100% beef is the name of the company that prints the paper wrapper….or so I have heard.
I’ve also heard that soy is bad for us. Does that mean that down the road we can sue because of the influence of the vegetarian agenda on us meat-lovers?
wow, so that’s how they do it. You’re getting vege fat/ppc in Korean burgers. Makes sense. Beef is too expensive. Thanks, chiamatt.
I think soy is bad depending on what genes you have.
People in that region where you’re sitting have been having it as part of the diet without much problems for generations.
Regarding 14, I’m not a great expert on soya beans, but I thought that soya beans had only been eaten in a fermented form in East Asia for centuries. There is something in the raw bean that makes them unsuitable for human consumption; however, about 50 years ago - perhaps around the time of the Second World War(?), someone/some company in the US developed a way of treating soya so it could be used in human foodstuffs - hence the explosion in its use since then. Although there is some controversy over how good it is for you (as well as the environment).
And yet people aren’t dying from eating soy. Some people also claim that canola oil is dangerous to humans because insects won’t eat the rapeseed plant that it comes from (based on their logic, then we poison ourselves every time we take antibiotics).
http://www.aces.edu/dept/extco.....23b01.html
wjk #4, “houston fatsos will beat the ramyun fatso in girth”
True. But the ramyun guy has to worry about subcutaneous fat - many Koreans are obese and they don’t even know it. Subcutaneous fat (think diabetes) is the Achilles’ heel of the svelte Asian figure.
Let’s bring on a nanny state in Korea and take the decision-making process away from the people and put it into the hands of bureaucrats. Obviously, the people can’t be trusted to make their own food choices.
The food culture in Korea is quite old, thus I do not think about Koreans getting heart problems from diet. Perhaps inactivity and smoking are the real problems, based upon what I’ve read in studies done in England. I do see some Korean parents feeding their kids western-style slop and that worries since that implies a lack of food education or a potential breakdown of the food culture, which is cheaper and mostly healthier than what passes for “food culture” in America (for example). One of America’s greatest problems is a food industry that has helped to create the general state of disease and is slow to change since self-regulation is a utopian crack pipe dream.

> _Given records_:

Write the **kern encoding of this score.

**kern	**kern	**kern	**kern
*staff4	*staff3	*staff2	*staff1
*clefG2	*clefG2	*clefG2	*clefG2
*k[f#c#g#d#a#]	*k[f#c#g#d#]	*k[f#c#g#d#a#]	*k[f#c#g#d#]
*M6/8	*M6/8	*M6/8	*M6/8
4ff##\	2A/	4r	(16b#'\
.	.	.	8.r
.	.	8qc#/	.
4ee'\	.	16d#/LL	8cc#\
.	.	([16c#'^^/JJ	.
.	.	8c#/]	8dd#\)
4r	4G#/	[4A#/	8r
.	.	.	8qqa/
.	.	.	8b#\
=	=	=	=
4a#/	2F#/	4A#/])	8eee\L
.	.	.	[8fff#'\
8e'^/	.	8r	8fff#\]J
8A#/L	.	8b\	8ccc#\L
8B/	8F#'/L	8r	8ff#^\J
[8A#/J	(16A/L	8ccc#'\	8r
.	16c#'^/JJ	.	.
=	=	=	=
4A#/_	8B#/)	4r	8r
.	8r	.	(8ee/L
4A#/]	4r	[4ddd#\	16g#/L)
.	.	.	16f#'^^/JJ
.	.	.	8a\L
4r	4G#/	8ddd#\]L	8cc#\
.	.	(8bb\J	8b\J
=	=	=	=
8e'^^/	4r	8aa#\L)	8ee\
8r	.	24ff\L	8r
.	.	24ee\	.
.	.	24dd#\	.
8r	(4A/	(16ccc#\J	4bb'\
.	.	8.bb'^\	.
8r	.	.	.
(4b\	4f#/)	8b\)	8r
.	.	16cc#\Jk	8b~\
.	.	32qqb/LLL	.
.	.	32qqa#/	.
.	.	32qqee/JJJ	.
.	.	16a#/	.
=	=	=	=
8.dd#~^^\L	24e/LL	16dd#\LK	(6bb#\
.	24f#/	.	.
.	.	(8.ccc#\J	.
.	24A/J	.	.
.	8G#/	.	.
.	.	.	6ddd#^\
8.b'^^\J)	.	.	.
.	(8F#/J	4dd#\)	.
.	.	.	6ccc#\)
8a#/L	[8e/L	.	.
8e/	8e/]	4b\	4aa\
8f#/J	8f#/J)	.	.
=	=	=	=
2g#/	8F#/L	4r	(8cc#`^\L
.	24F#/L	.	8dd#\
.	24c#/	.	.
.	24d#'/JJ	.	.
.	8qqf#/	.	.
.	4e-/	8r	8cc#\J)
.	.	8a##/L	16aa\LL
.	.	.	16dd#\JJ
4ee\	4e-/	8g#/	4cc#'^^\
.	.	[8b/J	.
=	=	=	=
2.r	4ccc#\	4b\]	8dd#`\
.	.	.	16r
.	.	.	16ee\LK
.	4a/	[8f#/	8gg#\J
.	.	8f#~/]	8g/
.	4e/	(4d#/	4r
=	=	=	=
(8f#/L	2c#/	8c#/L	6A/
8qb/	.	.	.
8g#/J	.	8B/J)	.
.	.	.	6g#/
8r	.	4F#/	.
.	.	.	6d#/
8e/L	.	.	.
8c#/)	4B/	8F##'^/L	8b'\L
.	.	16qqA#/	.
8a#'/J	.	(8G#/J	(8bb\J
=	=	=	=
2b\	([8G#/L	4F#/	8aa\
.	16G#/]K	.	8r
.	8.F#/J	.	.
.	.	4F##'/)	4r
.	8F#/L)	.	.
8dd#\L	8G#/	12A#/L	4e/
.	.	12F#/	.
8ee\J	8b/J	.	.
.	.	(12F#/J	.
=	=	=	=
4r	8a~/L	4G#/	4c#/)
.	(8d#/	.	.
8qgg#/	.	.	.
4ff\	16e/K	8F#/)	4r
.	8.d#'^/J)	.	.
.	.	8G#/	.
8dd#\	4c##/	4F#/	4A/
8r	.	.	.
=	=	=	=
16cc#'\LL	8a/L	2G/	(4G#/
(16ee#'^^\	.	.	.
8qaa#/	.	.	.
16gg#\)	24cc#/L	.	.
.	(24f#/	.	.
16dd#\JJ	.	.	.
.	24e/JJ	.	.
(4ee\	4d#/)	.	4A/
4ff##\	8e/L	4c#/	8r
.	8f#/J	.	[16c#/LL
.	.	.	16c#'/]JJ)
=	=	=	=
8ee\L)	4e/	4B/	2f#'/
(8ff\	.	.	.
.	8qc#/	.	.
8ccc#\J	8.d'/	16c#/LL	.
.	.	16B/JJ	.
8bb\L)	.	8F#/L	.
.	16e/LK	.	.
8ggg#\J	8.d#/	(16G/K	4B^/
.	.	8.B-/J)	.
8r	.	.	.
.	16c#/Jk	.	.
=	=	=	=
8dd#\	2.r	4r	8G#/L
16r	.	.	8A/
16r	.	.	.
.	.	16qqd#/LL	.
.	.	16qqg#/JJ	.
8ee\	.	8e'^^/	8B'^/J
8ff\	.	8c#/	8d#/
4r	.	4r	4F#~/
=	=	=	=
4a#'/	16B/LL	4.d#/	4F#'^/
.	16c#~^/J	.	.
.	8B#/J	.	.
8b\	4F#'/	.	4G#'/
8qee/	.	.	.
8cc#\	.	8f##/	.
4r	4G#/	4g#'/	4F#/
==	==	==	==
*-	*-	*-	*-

> _What is needed_:
Answer these questions about the comments above.
(a) According to the comments, what is "100% beef" the name of?
(b) Why do some people claim canola oil is dangerous to humans?
(c) What does the last comment suggest may be the real problems, based on studies done in England?

> _Result for this task_:
(a) The company that prints the paper wrapper.
(b) Because insects won't eat the rapeseed plant it comes from.
(c) Inactivity and smoking.